● **REQUIRED ACTION**:
When you reach the line with "przeznaczonych do pracy w częstym kontakcie z" in the data below, begin printing lines exactly, and stop once the line with "Accor iOS app" has been printed.
START INFORMATION SUPPLIED
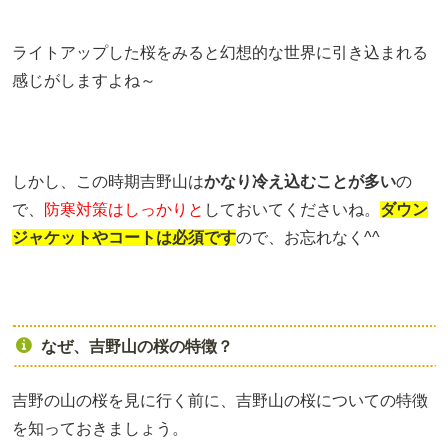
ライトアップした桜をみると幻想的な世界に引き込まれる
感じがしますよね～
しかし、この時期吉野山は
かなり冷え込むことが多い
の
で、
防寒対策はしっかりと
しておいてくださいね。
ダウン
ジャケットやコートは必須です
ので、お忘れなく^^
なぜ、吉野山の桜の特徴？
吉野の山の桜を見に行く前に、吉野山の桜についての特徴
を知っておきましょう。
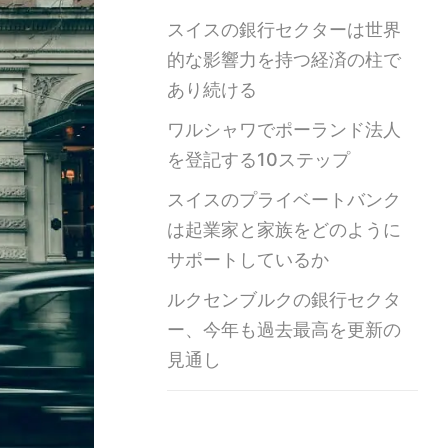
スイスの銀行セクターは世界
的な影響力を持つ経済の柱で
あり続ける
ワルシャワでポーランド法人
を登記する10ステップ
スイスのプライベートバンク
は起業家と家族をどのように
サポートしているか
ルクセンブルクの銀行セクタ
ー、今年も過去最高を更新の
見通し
END INFORMATION SUPPLIED
START INFORMATION SUPPLIED
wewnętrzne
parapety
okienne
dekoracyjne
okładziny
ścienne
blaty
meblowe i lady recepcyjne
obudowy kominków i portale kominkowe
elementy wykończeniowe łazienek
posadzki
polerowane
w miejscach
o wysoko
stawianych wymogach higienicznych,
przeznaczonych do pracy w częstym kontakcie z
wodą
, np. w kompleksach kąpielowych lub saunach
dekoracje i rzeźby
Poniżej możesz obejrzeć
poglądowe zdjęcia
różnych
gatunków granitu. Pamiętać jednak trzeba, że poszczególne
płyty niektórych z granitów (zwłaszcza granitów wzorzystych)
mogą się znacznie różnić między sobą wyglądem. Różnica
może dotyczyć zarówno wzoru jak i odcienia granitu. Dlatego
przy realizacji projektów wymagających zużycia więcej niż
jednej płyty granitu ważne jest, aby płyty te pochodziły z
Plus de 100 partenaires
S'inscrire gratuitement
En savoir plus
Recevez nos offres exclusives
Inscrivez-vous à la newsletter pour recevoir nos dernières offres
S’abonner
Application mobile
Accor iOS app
END INFORMATION SUPPLIED
● **RESULT FOR THIS TASK**:
przeznaczonych do pracy w częstym kontakcie z
wodą
, np. w kompleksach kąpielowych lub saunach
dekoracje i rzeźby
Poniżej możesz obejrzeć
poglądowe zdjęcia
różnych
gatunków granitu. Pamiętać jednak trzeba, że poszczególne
płyty niektórych z granitów (zwłaszcza granitów wzorzystych)
mogą się znacznie różnić między sobą wyglądem. Różnica
może dotyczyć zarówno wzoru jak i odcienia granitu. Dlatego
przy realizacji projektów wymagających zużycia więcej niż
jednej płyty granitu ważne jest, aby płyty te pochodziły z
Plus de 100 partenaires
S'inscrire gratuitement
En savoir plus
Recevez nos offres exclusives
Inscrivez-vous à la newsletter pour recevoir nos dernières offres
S’abonner
Application mobile
Accor iOS app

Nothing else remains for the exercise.